> Task to complete:
Reproduce verbatim the portion of the text on appendicular abscess that opens with the words "Furthermore, abscesses may" and closes with "seven months later.".

[Opening Provided text section]

Appendicular abscess

An appendiceal abscess (AA) is a walled-off inflammatory collection adjacent to the appendix due to the inflamed appendix's perforation or peri-appendiceal inflammation due to aggravation of appendicitis [22]. It occurs in 2–6% of patients with acute appendicitis [23]. Appendicular abscesses are mainly diagnosed using USS and CECT. USG is undoubtedly an initial imaging modality due to its inherited advantages, especially since it is pivotal in resource-poor settings. Sonography has a sensitivity of 56 to 94% and a specificity of 47 to 95% [24]. Most appendicular abscesses show an ill-defined hypoechoic unilocular or multilocular fluid collection with internal echogenic debris covered by an irregularly thick wall. In addition, perilesional echogenic fat and free fluid in the right iliac fossa and pelvis may be detected. There may be a communication of the appendiceal lumen with the abscess, air in the appendix wall, and relatively low or absent tenderness with transducer compression [25]. The CT has better diagnostic power than the USS in the diagnosis of appendicitis, with a sensitivity of 98-100%, a specificity of 91-99%, a PPV of 92-98%, and an NPV of 95-100% [26]. In the CECT abdomen, AA appears as a localised fluid collection in the right iliac fossa region, confined by an enhanced thick wall.
Furthermore, abscesses may contain relatively dense material with internal gas shadows and calcification due to appendicoliths. The appendicular abscess remains localised if peri appendiceal fibrous adhesions develop before rupture [27]. These adhesions and perilesional fat standing are better visualised by CT [28]. As a result of the mass effect of the abscess, adjacent bowel loops may be compressed or displaced [28]. In the management of AA, image-guided percutaneous pigtail drainage is one option when the abscess diameter is >4cm [29,30]. It avoids surgery and related complications, shorter hospital stays, a lower cost, and temporising surgical procedures for extremely ill patients [31]. The case presented here also showed typical CT image findings, and it was managed with ultrasound-guided pigtail drainage followed by an interval appendectomy seven months later.

[Closing Provided text section]
[Opening Excerpted records section]

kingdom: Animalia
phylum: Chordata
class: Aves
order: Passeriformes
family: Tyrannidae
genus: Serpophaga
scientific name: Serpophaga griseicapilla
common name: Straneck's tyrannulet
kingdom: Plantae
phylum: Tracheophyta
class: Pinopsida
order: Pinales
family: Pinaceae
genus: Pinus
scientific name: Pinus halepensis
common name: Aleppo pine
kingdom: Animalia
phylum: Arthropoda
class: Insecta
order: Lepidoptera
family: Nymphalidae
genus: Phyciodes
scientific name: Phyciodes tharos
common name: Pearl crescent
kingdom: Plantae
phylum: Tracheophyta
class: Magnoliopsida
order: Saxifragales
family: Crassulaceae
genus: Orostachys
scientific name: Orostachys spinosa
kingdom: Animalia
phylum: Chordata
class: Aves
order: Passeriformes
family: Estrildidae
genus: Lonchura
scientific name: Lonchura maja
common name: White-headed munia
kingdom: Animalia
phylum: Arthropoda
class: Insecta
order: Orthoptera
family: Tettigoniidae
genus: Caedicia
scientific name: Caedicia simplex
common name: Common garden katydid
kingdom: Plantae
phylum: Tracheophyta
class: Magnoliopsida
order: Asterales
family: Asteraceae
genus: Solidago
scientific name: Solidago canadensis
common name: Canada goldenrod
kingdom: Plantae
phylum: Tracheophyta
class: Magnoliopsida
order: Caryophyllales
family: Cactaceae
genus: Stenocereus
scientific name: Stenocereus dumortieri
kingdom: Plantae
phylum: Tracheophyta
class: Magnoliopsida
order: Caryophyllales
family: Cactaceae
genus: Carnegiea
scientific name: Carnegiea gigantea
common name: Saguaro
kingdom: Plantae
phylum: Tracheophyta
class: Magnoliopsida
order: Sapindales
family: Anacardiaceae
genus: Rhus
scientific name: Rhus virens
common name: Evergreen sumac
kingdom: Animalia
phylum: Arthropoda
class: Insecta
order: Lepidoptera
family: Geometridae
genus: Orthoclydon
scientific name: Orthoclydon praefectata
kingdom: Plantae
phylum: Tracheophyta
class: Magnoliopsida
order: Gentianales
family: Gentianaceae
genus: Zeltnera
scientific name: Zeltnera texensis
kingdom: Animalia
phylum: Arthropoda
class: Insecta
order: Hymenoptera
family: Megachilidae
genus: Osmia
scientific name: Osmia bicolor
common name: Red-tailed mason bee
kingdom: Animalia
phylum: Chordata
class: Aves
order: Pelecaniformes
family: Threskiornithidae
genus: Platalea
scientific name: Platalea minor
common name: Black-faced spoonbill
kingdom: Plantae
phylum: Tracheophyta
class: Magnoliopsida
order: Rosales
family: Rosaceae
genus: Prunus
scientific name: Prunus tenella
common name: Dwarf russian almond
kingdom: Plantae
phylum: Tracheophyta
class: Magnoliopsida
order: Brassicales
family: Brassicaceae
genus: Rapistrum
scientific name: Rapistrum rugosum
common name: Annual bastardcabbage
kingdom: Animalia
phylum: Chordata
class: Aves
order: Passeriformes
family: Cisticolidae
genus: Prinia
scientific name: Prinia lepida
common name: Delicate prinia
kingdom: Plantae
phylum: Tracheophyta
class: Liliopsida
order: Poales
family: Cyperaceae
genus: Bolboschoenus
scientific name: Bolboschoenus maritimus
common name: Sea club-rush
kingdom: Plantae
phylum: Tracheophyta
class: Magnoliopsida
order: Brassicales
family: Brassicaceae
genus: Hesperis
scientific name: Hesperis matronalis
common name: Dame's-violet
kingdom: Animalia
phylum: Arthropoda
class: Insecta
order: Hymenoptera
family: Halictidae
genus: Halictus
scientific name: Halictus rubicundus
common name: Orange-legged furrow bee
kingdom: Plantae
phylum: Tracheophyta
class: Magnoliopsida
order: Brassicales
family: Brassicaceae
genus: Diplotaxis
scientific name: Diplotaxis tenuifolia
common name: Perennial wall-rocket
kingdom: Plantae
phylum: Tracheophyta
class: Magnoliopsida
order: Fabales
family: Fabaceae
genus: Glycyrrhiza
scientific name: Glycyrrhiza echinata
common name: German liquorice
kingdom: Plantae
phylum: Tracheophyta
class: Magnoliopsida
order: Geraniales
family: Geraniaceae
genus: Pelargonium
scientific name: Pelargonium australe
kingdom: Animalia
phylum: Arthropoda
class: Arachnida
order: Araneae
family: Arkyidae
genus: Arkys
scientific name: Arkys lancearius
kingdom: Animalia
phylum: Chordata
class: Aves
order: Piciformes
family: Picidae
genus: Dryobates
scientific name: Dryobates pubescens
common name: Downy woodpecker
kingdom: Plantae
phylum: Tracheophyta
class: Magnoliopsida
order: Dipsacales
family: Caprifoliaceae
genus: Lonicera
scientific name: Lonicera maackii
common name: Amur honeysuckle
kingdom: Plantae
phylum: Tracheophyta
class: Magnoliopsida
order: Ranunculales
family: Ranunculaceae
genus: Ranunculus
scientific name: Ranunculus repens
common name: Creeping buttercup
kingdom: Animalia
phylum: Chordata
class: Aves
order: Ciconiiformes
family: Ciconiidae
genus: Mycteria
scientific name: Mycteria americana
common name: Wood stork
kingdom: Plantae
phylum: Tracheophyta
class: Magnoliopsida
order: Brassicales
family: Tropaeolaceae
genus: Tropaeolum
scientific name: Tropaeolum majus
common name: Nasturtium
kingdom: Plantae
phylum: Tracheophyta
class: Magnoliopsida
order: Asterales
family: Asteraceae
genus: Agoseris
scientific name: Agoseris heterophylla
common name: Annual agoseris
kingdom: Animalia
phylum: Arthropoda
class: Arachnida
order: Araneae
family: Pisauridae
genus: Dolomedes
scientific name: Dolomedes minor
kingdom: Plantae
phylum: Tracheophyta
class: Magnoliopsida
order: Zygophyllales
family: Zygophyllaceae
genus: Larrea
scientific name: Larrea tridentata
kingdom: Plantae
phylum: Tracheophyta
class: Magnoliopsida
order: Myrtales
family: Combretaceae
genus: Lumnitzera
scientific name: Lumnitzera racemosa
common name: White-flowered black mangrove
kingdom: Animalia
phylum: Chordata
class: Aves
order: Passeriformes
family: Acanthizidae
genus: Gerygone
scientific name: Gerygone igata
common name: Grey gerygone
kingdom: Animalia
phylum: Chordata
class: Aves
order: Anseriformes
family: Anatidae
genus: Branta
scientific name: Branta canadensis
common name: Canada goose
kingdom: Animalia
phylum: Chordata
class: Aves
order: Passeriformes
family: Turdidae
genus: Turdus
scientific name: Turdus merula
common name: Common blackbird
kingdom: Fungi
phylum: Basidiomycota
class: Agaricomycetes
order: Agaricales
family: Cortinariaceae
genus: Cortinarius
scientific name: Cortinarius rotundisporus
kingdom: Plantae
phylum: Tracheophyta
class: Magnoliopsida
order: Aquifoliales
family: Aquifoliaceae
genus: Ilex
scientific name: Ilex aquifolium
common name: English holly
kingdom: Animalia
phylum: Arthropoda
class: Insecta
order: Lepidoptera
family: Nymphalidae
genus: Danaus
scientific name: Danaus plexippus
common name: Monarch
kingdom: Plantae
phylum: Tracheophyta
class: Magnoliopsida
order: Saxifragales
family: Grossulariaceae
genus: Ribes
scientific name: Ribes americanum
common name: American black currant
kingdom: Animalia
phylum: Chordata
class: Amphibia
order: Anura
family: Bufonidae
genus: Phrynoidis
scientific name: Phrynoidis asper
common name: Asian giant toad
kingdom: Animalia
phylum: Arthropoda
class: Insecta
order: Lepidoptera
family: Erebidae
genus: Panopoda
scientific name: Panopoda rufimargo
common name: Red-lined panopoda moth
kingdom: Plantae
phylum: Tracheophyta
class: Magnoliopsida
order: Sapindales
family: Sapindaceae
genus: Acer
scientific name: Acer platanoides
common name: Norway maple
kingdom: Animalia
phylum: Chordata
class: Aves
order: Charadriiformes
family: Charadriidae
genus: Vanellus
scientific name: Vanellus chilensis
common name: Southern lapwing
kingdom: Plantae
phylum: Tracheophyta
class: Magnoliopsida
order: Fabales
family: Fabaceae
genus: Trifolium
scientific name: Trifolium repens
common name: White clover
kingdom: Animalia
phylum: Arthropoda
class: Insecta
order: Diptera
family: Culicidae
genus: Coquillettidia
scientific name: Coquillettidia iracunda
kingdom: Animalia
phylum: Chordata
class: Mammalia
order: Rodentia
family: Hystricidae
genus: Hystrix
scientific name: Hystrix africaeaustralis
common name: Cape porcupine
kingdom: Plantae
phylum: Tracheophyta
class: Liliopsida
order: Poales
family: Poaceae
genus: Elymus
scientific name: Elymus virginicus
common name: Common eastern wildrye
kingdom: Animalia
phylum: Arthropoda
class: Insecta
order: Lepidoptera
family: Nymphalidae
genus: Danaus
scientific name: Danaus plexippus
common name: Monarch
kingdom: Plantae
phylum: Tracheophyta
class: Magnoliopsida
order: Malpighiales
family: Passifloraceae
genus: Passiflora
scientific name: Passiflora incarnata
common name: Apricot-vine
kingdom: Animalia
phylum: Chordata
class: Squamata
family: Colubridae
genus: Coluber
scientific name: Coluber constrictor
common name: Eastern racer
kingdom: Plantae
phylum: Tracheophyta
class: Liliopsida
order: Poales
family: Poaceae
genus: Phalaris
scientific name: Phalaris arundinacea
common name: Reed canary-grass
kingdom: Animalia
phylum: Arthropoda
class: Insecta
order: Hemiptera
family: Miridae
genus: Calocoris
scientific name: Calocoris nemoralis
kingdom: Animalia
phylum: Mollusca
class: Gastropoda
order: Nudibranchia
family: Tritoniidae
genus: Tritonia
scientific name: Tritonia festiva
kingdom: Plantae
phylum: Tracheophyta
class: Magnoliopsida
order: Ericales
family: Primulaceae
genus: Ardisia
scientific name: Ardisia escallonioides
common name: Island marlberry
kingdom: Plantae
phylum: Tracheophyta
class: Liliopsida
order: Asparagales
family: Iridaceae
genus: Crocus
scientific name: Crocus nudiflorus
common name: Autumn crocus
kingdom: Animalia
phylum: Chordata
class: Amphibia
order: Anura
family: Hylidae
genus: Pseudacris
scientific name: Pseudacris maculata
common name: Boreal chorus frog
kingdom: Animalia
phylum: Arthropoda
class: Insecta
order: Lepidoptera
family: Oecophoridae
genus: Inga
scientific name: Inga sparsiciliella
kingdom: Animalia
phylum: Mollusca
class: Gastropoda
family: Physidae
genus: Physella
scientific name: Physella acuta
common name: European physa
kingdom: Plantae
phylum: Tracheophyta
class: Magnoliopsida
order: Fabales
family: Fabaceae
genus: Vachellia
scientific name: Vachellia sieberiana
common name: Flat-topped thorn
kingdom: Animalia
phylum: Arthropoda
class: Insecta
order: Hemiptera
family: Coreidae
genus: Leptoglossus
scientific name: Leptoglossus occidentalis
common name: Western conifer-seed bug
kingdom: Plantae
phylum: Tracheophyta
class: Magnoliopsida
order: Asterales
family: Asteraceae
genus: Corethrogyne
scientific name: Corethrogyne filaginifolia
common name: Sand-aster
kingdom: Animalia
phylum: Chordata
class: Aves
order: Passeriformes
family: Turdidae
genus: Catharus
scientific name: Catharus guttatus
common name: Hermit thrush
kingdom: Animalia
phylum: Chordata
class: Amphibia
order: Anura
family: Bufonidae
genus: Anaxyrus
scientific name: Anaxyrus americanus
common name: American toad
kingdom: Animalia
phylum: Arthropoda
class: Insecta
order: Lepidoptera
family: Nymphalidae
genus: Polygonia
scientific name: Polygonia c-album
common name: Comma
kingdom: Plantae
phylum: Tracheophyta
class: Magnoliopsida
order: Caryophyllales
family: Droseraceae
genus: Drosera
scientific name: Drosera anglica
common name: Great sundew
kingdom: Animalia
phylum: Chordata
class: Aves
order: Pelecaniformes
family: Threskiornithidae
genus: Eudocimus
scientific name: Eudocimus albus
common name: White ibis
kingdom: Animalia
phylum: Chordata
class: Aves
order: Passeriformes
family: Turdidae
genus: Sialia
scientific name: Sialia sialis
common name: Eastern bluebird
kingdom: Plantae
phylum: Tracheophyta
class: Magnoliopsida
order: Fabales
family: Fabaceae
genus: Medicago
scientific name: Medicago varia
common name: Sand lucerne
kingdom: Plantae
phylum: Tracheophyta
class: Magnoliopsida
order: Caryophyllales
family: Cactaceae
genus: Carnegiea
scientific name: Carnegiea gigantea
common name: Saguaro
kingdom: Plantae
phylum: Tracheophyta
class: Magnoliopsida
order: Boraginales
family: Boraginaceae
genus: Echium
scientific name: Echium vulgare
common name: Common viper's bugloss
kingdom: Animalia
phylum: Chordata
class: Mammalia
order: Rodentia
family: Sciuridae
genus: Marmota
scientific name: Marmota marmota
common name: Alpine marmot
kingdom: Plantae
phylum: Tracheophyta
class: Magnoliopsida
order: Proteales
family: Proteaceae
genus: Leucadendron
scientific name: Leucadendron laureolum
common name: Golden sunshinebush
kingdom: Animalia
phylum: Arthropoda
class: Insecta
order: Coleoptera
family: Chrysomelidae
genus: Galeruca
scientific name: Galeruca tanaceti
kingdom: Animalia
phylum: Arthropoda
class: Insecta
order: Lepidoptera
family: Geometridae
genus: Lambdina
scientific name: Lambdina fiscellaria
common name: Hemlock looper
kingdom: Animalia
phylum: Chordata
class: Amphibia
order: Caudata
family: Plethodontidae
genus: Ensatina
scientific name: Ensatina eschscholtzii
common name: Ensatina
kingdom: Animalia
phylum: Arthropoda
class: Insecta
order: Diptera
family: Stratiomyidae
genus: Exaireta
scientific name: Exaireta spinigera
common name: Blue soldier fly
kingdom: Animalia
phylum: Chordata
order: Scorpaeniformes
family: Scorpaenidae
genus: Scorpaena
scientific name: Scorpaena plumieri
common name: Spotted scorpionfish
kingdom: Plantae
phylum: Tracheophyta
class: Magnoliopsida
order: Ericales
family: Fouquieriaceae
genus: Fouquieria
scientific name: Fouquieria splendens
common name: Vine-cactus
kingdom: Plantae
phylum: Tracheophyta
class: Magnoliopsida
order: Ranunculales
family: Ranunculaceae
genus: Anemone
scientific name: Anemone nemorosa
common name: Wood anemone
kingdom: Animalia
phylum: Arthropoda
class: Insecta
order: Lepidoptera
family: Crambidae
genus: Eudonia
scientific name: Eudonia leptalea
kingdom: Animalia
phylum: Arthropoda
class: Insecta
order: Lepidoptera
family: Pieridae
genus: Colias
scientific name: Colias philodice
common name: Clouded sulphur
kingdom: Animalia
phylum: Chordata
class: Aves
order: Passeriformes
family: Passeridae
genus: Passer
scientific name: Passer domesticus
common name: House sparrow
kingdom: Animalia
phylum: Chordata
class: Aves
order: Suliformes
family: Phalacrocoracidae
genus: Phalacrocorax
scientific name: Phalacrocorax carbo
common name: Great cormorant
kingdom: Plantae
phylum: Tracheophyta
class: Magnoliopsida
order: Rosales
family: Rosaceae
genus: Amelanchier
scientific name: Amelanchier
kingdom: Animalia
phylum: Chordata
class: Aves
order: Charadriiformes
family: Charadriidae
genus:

[Closing Excerpted records section]

> Solution:
Furthermore, abscesses may contain relatively dense material with internal gas shadows and calcification due to appendicoliths. The appendicular abscess remains localised if peri appendiceal fibrous adhesions develop before rupture [27]. These adhesions and perilesional fat standing are better visualised by CT [28]. As a result of the mass effect of the abscess, adjacent bowel loops may be compressed or displaced [28]. In the management of AA, image-guided percutaneous pigtail drainage is one option when the abscess diameter is >4cm [29,30]. It avoids surgery and related complications, shorter hospital stays, a lower cost, and temporising surgical procedures for extremely ill patients [31]. The case presented here also showed typical CT image findings, and it was managed with ultrasound-guided pigtail drainage followed by an interval appendectomy seven months later.